__Complete the following__
**A)** List every person named in the conservation blog post below, together with the title or role the post gives each one.
**B)** Carry on the conservation blog post below, picking up after its final sentence.

__Extract provided__
------------------------------

I’ve been posting snapshots if some of the conservation work ahead for our upcoming new exhibits. The Alaska State Library Archives and Museum (SLAM) project is in the construction phase, with opening of the new building planned for June 2016. There are approximately 22 interpretive areas, around 90 exhibit cases, and roughly 2,500 objects. The interpretive area addressed by this post is called “Sails on the Horizon: Foreign Voyagers in Native Alaska.” Many of the items in it are maps and prints about early explorers in the area and what some of the first encounters were like between Europeans and Alaska Natives. Because there are not a lot of conservation treatments needed in this section, I’m going to include images of the voyage between the different locations in downtown Juneau that conservators will be working this summer, since I will have 3 graduate conservation students voyaging here to work with me and I bet they would like a glimpse (more on them later)…
Paper conservator Karen Zukor came up in January to consult with us. Here she is explaining the issues with an artwork. L to R curator Steve Henrikson, exhibit curator Jackie Manning, back of my head, exhibit designer Aaron Elmore, exhibit coordinator Paul Gardinier, and Karen Zukor. Some Wonderwall specimens in foreground. More on that later!
V-A-144 this image of the disaster at Lituya Bay was collected by Governor Heintzleman in France. It has some staining and mat issues that will require treatment. This is the image Karen was discussing in the previous pic.

------------------------------

__Data records__
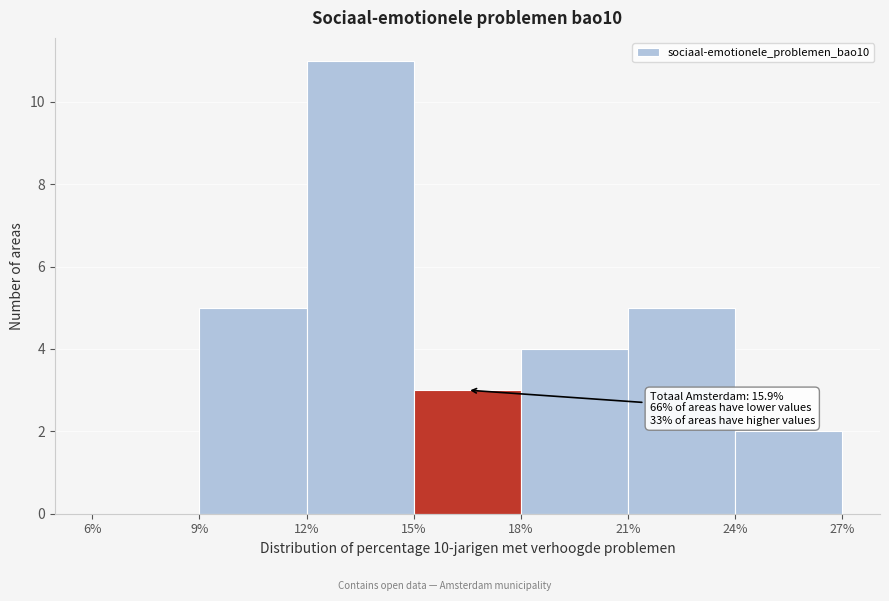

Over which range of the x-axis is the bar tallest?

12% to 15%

------------------------------

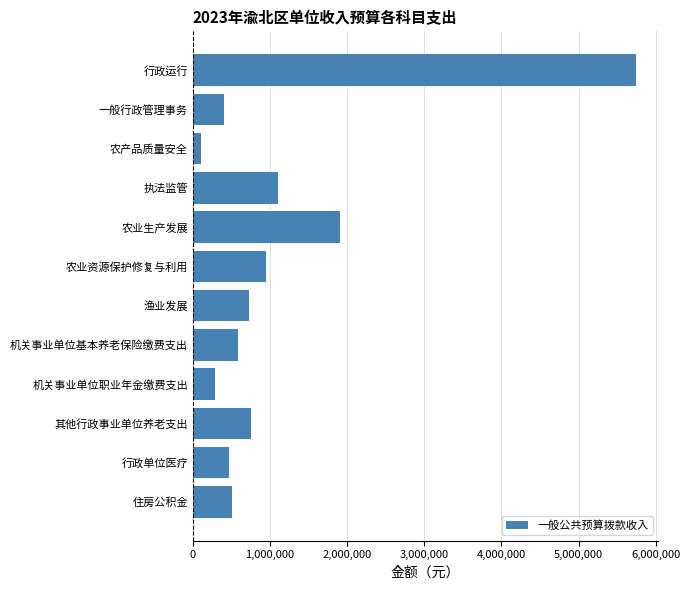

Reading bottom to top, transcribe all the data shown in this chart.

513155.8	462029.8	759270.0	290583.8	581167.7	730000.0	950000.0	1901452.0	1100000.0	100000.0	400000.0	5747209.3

------------------------------

__Per-task answers__
**A)**
- Karen Zukor: paper conservator
- Steve Henrikson: curator
- Jackie Manning: exhibit curator
- Aaron Elmore: exhibit designer
- Paul Gardinier: exhibit coordinator
- Heintzleman: Governor

**B)**
95-37-4-3 chest Sometimes called a Russian Chest or a Chinese Chest, these camphorwood chests covered with painted leather tacked down with brass tacks were part of early trade and found now in many Alaskan museum collections. They almost always have the kind of damage seen here.
Now for the walking tour! This is my desk in the State Office Building (folks here call it the SOB and they don’t even snicker).
This is the front section of my temporary lab space. It is an alternately exploding and collapsing universe of clutter. It will be tidier when interns come…for a while.
This is the back section of the temporary lab space, with a sink and a lot of supplies. All those totes are from the 1000+ shipwreck artifacts we finished up last summer…
This is the SOB atrium, where folks can get coffee, snacks, and free wifi. That Haida totem pole by Dwight Wallace is in the museum collections (II-B-1632) but is not moving.
That organ under cover and its pipes in the chamber are in the museum collections too (III-O-688) but not moving. You can hear it played live most Fridays over the lunch hour.
This is the P2 level entrance of the SOB, where we exit to head over to the Vault.
As you leave the SOB, you see Bullwinkle’s, which is great for after work pizza, popcorn and a pitcher with co-workers. Next door is the Twilight Café, which has my favorite Americano in town and a divine pork adobo burrito. We cut across this parking lot to go toward the Vault.
Here is the site of the new building as it looks on a rainy Thursday, March 5, 2015. The weather may at times be that lousy this summer, but hopefully there will be sunny days, too.
This is the side of the building, and right around where the blue tarps are is the future conservation lab area.
Oops, wait, turn around! Some orientation. The tallest building in the background, behind the blue and yellowish one, is the SOB. The blue one on the hill is the fisherman’s lobbyist building. And the reddish orange one is my house!
There’s the bus, it stops several places near the site. And the building with the blue stripes is Thibodeau’s, which has a convenience store for sandwiches and coffee and friendly banter with Henry.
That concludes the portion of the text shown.